After a year’s worth of work, an advisory committee of the National Institutes of Health (NIH) has completed a comprehensive study of the biomedical research workforce and concluded, in part, that, "The most effective training dollars that the NIH has to expend are those in their training grants." The advisory committee headed by Princeton University President Shirley Tilghman recently presented a number of recommendations to the NIH’s Advisory Committee to the Director and called upon NIH to divert funding from research grants to training grants for graduate students. The advisory group also urged NIH to support more postdocs on training grants and to increase the pay and improve the benefits for postdocs. Dr. Tilghman noted that continuing the same system at the graduate level of training at this country’s universities is unsustainable. She said, "There is a mismatch between the training that most graduate students receive and the careers most PhD graduates end up taking." Moreover, she explained that the number of academic jobs has shrunk dramatically compared to the number of new graduates. The growth of jobs for PhD biomedical scientists is outside academia. She also said that because of this shift, graduates must be prepared to work in industry, government, or in positions tangentially related to their degrees. The committee recommended that competitive fellowships and institutional traineeships be enhanced and students be given more independence and flexibility to develop into productive scientists. The advisory committee also said students must be given more opportunities to learn about careers outside of the academic community. The other key recommendations include the following:
- Graduate students should be limited to six years of NIH funding.

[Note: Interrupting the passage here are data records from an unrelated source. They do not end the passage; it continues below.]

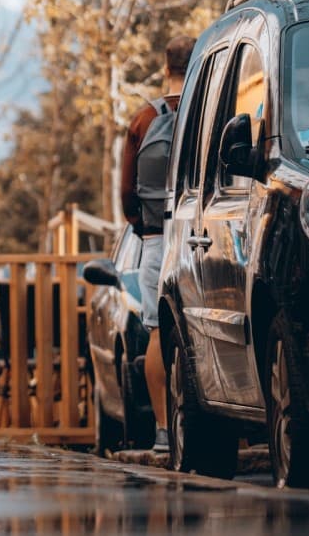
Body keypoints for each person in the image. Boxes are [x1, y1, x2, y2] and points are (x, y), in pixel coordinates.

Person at [121, 35, 196, 454]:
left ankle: (165, 431)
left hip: (155, 237)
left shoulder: (143, 119)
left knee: (155, 332)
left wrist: (144, 227)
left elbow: (126, 193)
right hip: (199, 236)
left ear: (164, 66)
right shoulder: (208, 107)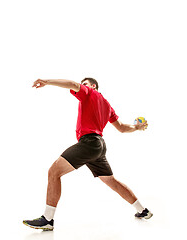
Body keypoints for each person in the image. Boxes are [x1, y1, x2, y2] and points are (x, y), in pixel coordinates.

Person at [23, 78, 152, 231]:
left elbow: (72, 85)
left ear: (93, 86)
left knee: (54, 172)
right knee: (111, 181)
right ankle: (143, 210)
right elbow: (122, 128)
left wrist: (47, 81)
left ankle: (47, 219)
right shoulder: (107, 105)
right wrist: (137, 127)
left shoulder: (89, 93)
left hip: (89, 143)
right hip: (99, 146)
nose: (81, 87)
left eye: (85, 84)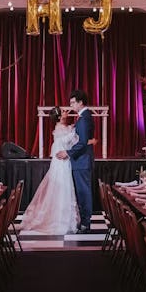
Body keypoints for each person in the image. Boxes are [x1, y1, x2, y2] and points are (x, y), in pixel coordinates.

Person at [20, 107, 80, 235]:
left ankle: (65, 218)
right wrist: (74, 131)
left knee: (64, 188)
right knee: (62, 188)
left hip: (64, 161)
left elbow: (71, 142)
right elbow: (65, 141)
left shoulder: (64, 128)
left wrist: (72, 130)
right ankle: (59, 219)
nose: (66, 112)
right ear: (59, 117)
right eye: (63, 111)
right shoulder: (59, 129)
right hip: (60, 163)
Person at [57, 89, 94, 233]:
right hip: (82, 160)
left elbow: (83, 142)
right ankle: (84, 222)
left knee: (83, 192)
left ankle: (85, 223)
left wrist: (67, 152)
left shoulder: (84, 118)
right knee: (82, 192)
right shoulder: (84, 117)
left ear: (81, 102)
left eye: (73, 102)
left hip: (82, 161)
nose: (71, 104)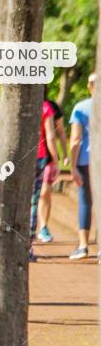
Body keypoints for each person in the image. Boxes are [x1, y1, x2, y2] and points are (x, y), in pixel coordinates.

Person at [37, 90, 69, 243]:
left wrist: (64, 154)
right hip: (31, 157)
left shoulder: (52, 107)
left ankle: (43, 226)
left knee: (45, 192)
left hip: (46, 158)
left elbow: (60, 132)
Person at [69, 72, 95, 260]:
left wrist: (72, 165)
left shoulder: (81, 108)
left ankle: (84, 246)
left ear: (89, 87)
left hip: (86, 160)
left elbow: (76, 140)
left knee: (86, 201)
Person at [30, 97, 58, 260]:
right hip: (39, 156)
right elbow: (50, 135)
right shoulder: (45, 106)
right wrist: (55, 160)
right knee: (33, 201)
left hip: (16, 158)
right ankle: (28, 246)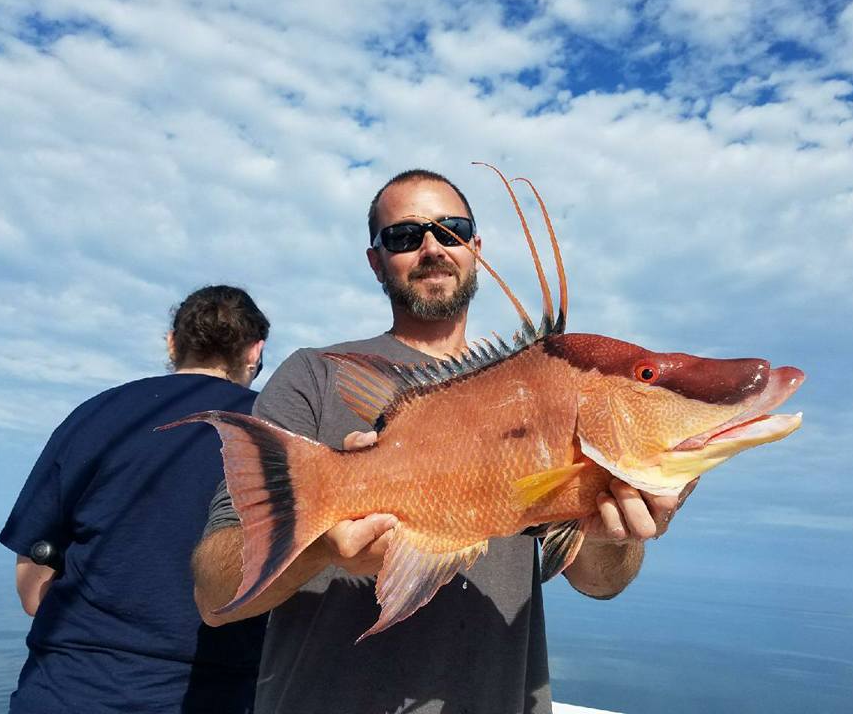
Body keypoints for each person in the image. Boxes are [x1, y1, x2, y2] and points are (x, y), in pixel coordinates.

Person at [192, 171, 692, 714]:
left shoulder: (546, 388)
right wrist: (322, 547)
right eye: (404, 236)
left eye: (450, 230)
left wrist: (616, 532)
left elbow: (600, 584)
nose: (431, 247)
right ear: (376, 260)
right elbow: (215, 598)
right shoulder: (315, 376)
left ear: (475, 247)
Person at [0, 285, 271, 714]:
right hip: (215, 696)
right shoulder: (273, 433)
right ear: (255, 351)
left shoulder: (93, 415)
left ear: (173, 343)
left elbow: (32, 591)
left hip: (63, 693)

- Training should include management and entrepreneurship.
- Support should be increased for training grants and fellowships, not the number of positions supported.

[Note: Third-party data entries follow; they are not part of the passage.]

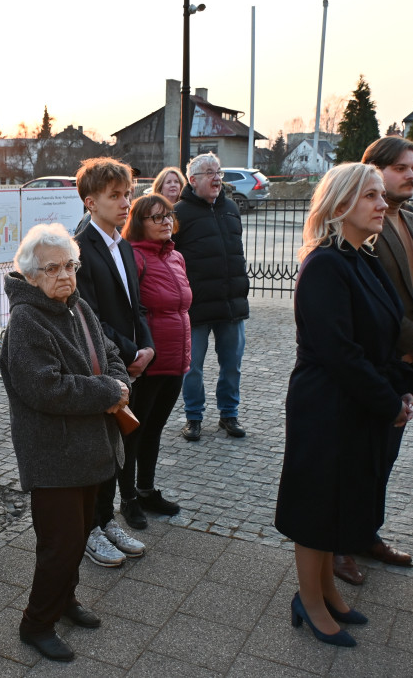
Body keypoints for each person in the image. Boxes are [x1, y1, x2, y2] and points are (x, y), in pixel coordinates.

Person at [275, 163, 413, 649]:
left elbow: (387, 335)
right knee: (317, 504)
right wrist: (387, 402)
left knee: (339, 502)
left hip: (355, 402)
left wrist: (402, 389)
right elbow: (340, 352)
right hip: (326, 405)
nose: (382, 204)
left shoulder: (363, 257)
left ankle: (328, 592)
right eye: (370, 196)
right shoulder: (325, 264)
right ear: (340, 205)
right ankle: (309, 601)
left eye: (381, 195)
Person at [0, 223, 131, 662]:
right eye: (52, 268)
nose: (65, 275)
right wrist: (109, 391)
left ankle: (65, 600)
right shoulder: (26, 321)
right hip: (54, 455)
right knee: (60, 546)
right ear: (30, 275)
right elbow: (46, 389)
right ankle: (36, 623)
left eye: (70, 266)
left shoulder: (77, 305)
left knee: (76, 539)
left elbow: (110, 354)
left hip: (90, 449)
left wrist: (120, 382)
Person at [331, 137, 413, 585]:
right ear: (373, 169)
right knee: (357, 457)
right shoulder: (362, 228)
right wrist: (411, 338)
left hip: (406, 360)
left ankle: (366, 532)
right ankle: (339, 544)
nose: (411, 175)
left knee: (385, 456)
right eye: (400, 168)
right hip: (377, 358)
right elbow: (371, 300)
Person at [73, 156, 154, 565]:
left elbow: (137, 306)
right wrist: (130, 352)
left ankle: (106, 520)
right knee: (99, 449)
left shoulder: (122, 244)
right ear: (91, 202)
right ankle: (90, 528)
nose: (126, 204)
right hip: (101, 364)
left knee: (118, 446)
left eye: (128, 195)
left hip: (129, 363)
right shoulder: (80, 249)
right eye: (115, 196)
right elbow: (89, 316)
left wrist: (147, 346)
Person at [117, 194, 191, 528]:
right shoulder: (134, 257)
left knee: (155, 429)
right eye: (156, 217)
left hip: (176, 361)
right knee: (135, 431)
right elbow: (131, 311)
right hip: (148, 363)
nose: (165, 222)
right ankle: (128, 498)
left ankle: (146, 489)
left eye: (168, 215)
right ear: (139, 223)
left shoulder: (176, 256)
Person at [173, 152, 250, 441]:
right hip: (195, 307)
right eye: (210, 173)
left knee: (232, 365)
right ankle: (193, 417)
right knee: (192, 367)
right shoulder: (179, 213)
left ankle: (229, 414)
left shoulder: (230, 208)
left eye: (219, 172)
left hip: (231, 304)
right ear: (193, 180)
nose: (217, 178)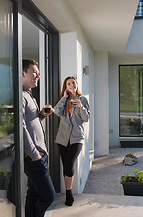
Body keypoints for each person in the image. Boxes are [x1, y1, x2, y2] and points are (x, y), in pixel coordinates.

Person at [22, 59, 55, 217]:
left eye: (38, 73)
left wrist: (42, 114)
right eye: (34, 72)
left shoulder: (29, 95)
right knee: (48, 196)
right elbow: (20, 127)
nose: (38, 75)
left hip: (39, 154)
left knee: (33, 194)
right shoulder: (21, 96)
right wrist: (34, 154)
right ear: (23, 73)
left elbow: (30, 122)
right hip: (34, 157)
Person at [53, 76, 90, 206]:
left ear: (77, 84)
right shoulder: (63, 100)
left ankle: (68, 192)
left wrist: (80, 106)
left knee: (69, 165)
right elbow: (57, 112)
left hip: (76, 137)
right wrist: (63, 98)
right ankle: (69, 192)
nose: (71, 85)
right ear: (66, 87)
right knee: (66, 167)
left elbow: (86, 118)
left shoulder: (83, 99)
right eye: (68, 84)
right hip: (62, 138)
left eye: (73, 83)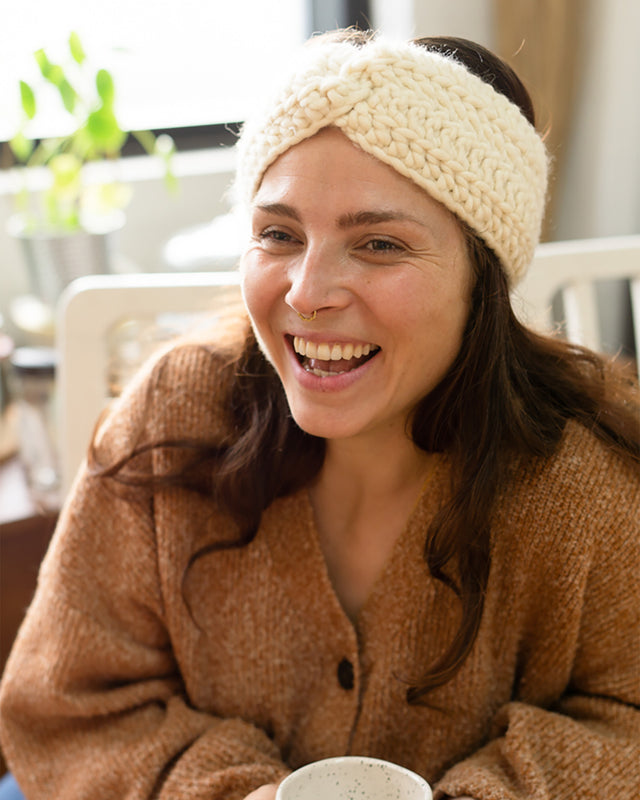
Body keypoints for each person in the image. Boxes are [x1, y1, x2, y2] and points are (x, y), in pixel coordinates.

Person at [0, 28, 638, 800]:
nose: (306, 292)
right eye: (278, 234)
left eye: (379, 244)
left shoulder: (589, 479)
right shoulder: (170, 416)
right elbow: (62, 708)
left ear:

- Postdoc stipends must be increased from $39,264 to $42,000.
- NIH-funded institutions should track student careers.
- Scientists should be moved into independent careers faster.
- Universities should be encouraged to support staff scientists.

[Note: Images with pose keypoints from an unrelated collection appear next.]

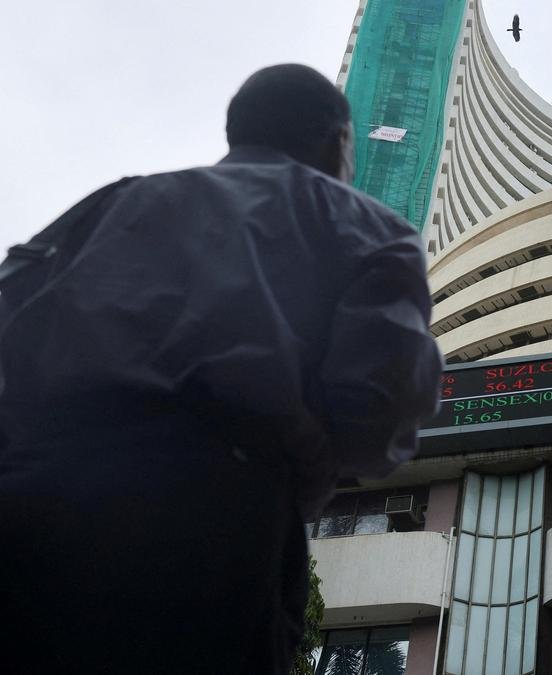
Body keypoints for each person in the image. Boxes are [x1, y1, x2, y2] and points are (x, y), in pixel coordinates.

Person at [0, 64, 442, 674]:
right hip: (216, 524)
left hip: (30, 496)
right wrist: (301, 443)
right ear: (338, 139)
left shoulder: (114, 203)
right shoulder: (370, 231)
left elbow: (13, 323)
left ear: (237, 131)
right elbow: (380, 416)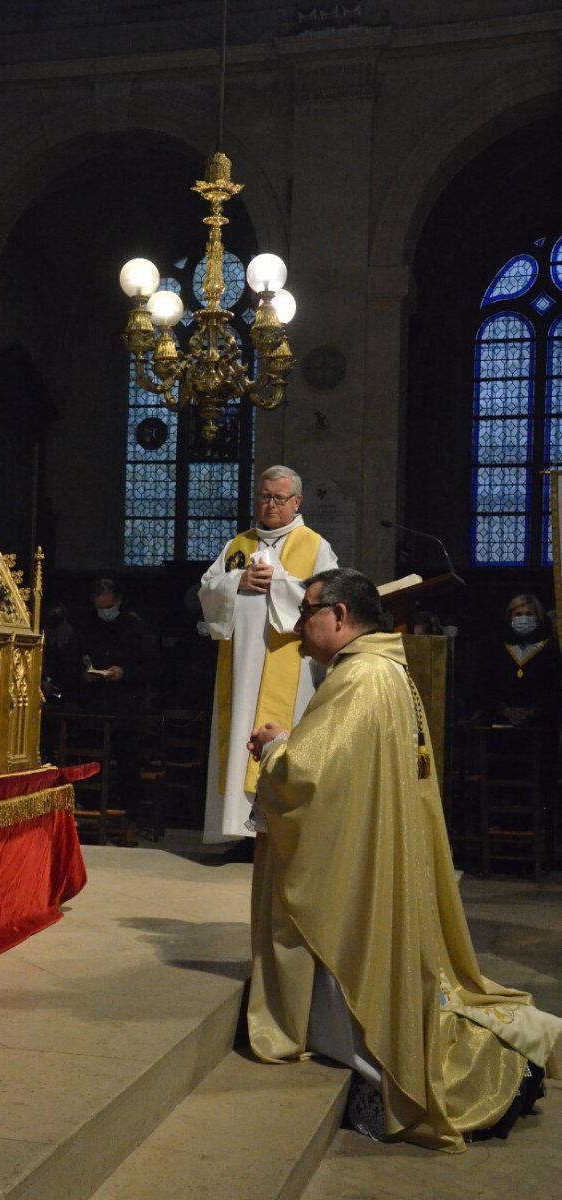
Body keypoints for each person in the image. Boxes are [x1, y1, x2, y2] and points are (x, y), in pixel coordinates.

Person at [246, 567, 562, 1152]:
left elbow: (309, 777)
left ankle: (383, 1069)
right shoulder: (382, 668)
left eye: (306, 612)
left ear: (339, 616)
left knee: (357, 976)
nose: (297, 626)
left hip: (353, 876)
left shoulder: (359, 678)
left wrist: (273, 749)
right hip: (372, 847)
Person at [198, 466, 337, 848]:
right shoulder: (237, 545)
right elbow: (207, 591)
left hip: (290, 667)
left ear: (297, 502)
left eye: (278, 498)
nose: (270, 505)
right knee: (238, 732)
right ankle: (240, 835)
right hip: (241, 667)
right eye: (264, 497)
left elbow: (326, 601)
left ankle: (278, 833)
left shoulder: (315, 545)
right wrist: (235, 582)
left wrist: (276, 582)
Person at [80, 578, 160, 845]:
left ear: (119, 600)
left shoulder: (134, 627)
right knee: (90, 767)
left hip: (126, 710)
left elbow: (152, 667)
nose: (104, 611)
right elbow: (72, 660)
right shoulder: (88, 626)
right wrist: (86, 675)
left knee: (128, 768)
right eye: (99, 606)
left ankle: (129, 821)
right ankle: (89, 819)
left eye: (109, 605)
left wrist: (125, 672)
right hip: (94, 710)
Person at [485, 593, 560, 727]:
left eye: (529, 614)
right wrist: (504, 710)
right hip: (500, 723)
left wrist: (535, 711)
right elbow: (485, 685)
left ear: (538, 617)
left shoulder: (550, 650)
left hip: (541, 726)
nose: (524, 618)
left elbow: (553, 688)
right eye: (518, 614)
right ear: (510, 618)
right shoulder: (496, 649)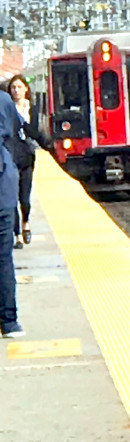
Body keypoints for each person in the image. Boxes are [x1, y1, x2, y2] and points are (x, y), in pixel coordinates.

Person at [6, 76, 42, 245]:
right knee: (11, 197)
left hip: (27, 157)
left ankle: (26, 223)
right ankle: (17, 235)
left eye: (20, 87)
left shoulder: (32, 109)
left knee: (24, 198)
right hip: (10, 157)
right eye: (13, 87)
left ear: (26, 89)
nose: (16, 90)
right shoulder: (6, 108)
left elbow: (35, 132)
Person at [0, 89, 24, 337]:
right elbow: (13, 139)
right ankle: (9, 322)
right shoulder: (4, 101)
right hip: (3, 189)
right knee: (3, 257)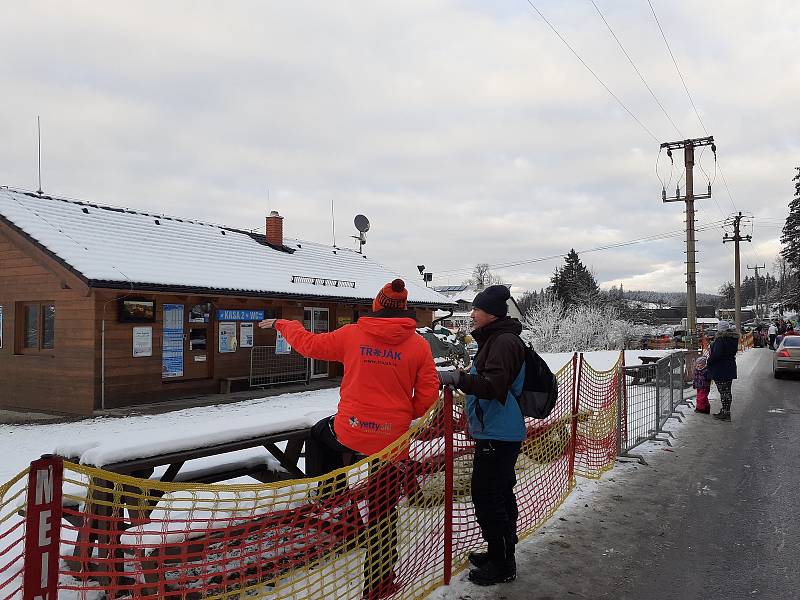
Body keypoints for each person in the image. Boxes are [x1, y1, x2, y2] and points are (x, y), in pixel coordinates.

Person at [258, 279, 440, 599]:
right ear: (404, 309)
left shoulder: (352, 334)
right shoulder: (418, 345)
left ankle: (330, 493)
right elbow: (427, 395)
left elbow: (310, 345)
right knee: (383, 512)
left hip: (350, 431)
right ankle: (379, 583)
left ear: (377, 305)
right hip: (391, 443)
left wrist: (285, 324)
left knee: (318, 433)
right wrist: (400, 416)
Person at [437, 284, 525, 586]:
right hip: (499, 430)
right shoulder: (499, 339)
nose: (472, 314)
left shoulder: (502, 342)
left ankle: (502, 564)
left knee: (488, 496)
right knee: (498, 494)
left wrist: (460, 378)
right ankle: (500, 553)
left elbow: (494, 386)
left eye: (477, 309)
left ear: (491, 314)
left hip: (499, 433)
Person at [706, 320, 739, 422]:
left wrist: (709, 361)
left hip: (720, 369)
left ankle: (725, 413)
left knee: (723, 392)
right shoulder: (733, 339)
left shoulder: (721, 339)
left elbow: (717, 354)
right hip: (729, 367)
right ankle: (726, 411)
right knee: (727, 391)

- NIH training programs should be reorganized.
The Working Committee recommended that NIH take funding from R01 grants and spend it on boosting the number of training grants. Regarding the impact of increasing training grants, Dr. Tilghman said, "We think this will increase the overall quality of training of graduate students around the country."
In response to the Committee’s report, Director of NIH Francis Collins recommended that pilot-scale experimentation be conducted to assess the consequences of putting more resources into training grants.